The layoffs will be permanent and are the result of "financial difficulties which were not reasonably foreseeable," according to a WARN filing with the state dated Nov. 21.
Hamood said the tooling company's collapse was the result of last-minute changes to a deal between Florida-based private equity firm New Water Capital and Proper Group, which also has plants in Tennessee, South Carolina and Ontario. The PE firm initially agreed to buy more of the business than it ultimately ended up taking.
"They, at the end of the agreement, sort of reneged and wanted to purchase only one small part of the offer they had made, so that left us in a position to scramble to sell other pieces of the company and really a situation where we're left with too much debt on the remaining company," Hamood said.
New Water's portfolio includes automotive lighting suppliers Myotek and Sealink International, which together form Luxit Group. Luxit purchased Proper Group's manufacturing site in Pulaski, Tenn., in December.
Liquidity problems due to supply chain pressures and inflation, coupled with a lack of bank support, left the company no choice but to brace for a mass layoff, he added.
Proper Tooling is just the latest Michigan tool-and-die shop to call it quits, as financial pressures weigh on small manufacturers and machining companies.
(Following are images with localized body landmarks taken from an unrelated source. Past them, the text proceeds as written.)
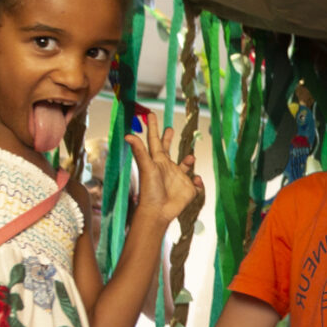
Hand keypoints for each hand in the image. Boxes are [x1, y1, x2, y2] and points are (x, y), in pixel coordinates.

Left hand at [124, 108, 201, 224]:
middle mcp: (168, 168)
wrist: (158, 212)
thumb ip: (140, 151)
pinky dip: (198, 182)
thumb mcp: (146, 167)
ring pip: (185, 166)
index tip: (152, 114)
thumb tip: (128, 135)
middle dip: (169, 139)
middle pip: (168, 150)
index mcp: (158, 161)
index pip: (155, 140)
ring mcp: (179, 178)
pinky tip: (197, 181)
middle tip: (170, 129)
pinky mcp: (188, 190)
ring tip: (190, 158)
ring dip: (188, 161)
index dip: (153, 127)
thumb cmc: (150, 190)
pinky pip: (196, 184)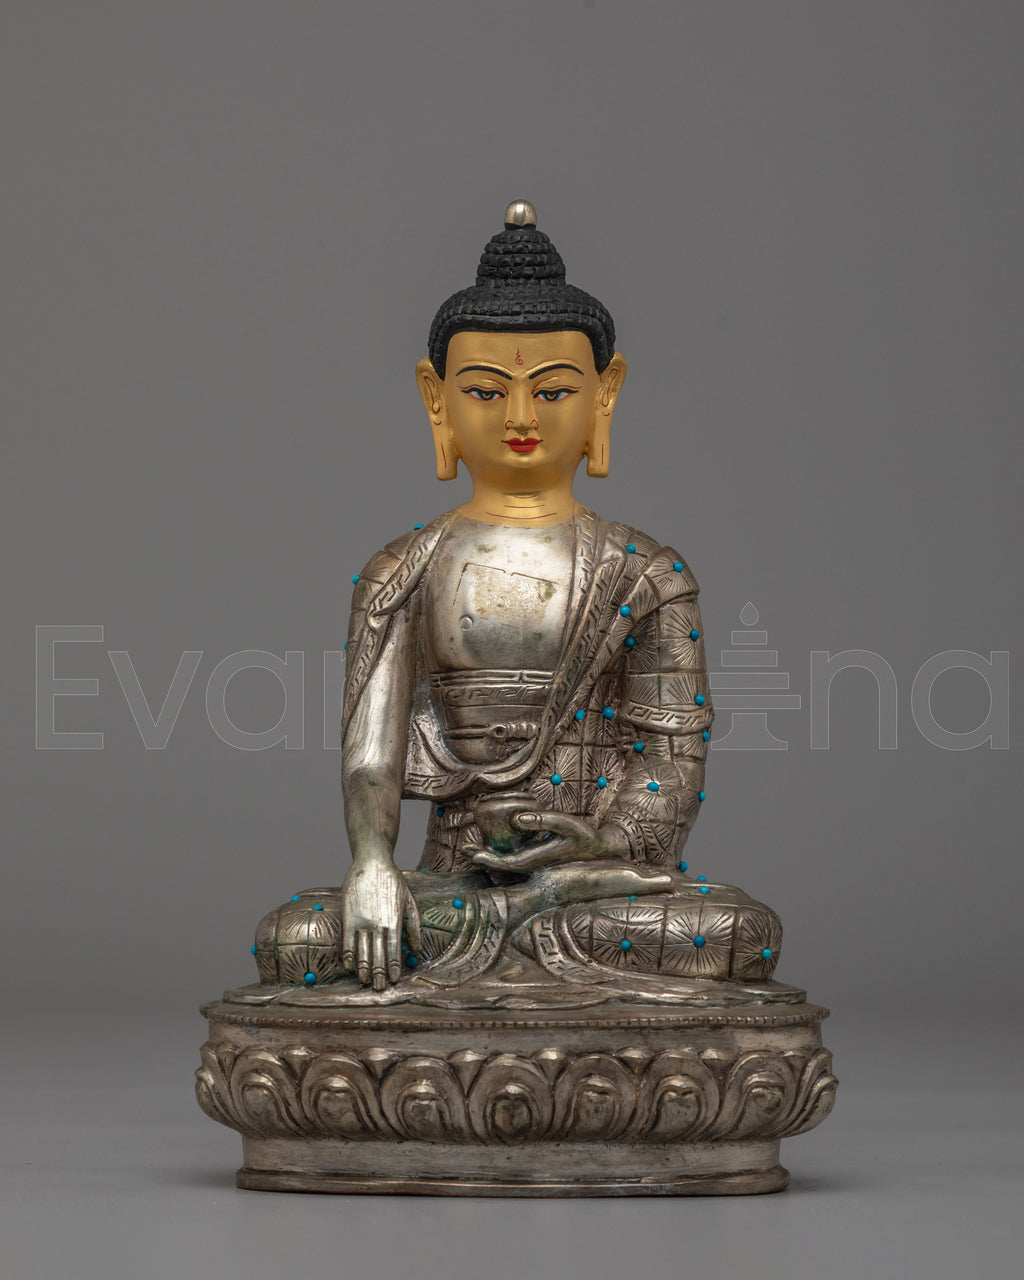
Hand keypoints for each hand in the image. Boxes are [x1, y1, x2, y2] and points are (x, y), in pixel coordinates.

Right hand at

While industry pressures have improved, staffing shortages, inflation and supply chain disruptions have had an outsize impact on small manufacturers.
In August, New Hampshire-based Resonetics LLC moved to wind down operations at Tru Tech Systems Inc. in Mount Clemens. That same month, Romeo-based Cammand Machining LLC filed for Chapter 11 bankruptcy.
Proper Tooling makes moldings for headlights, tail lights and grills for tier one suppliers including Grupo Antolin, NYX LLC and ABC Technologies.
The parent company's decision to sell stemmed not only from recent market conditions, but also because of pressure from OEMs and Chinese competitors that precede the supply chain fallout from the COVID-19 pandemic.
"The financial pressure also comes from very poor payment terms from OEMs," Hamood said. "There's increasing pressure from the OEM community to source in China for cheaper prices."